Uttar Pradesh Legislative Assembly
- Preceded by: Raghvendra Pratap Singh
- Constituency: Domariyaganj

Personal details
- Political party: Samajwadi Party
- Parent: Taufeeq Ahmad (father)
- Education: Masters of Arts (Political Science)
- Alma mater: Deen Dayal Upadhyay Gorakhpur University

= Saiyada Khatoon =

Indian politician

Saiyada Khatoon (born 20 April 1970) is an Indian politician from Uttar Pradesh. She won the 2022 Uttar Pradesh Legislative Assembly election from Domariyaganj Assembly constituency representing Samajwadi Party.

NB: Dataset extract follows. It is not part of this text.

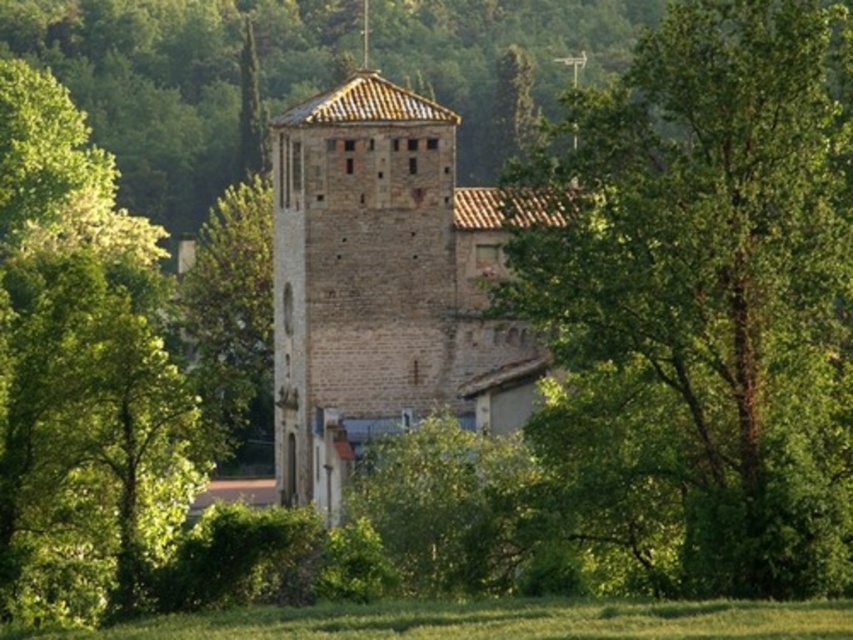
The image size is (853, 640). Describe the element at coordinates (706, 300) in the screenshot. I see `green leafy tree at center` at that location.

This screenshot has width=853, height=640. What are the coordinates of `green leafy tree at center` in the screenshot? It's located at (706, 300).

== Early life and education ==
Khatoon is from Domariyaganj, Siddharthnagar district. She completed post graduation in Arts in 2010 at Deen Dayal Upadhyay Gorakhpur University.

== Career ==

Khatoon won the 2022 Uttar Pradesh Legislative Assembly election from Domariyaganj Assembly constituency in Siddharthnagar district representing Samajwadi Party. She polled 85,098 votes and defeated Raghvendra Pratap Singh of Bharatiya Janata Party by a narrow margin of 771 votes.

On 10 March 2022, after winning the election, Khatoon and 200 other Samajwadi Party members were named in a first information report for allegedly raising pro-Pakistan slogans. She denied the allegations.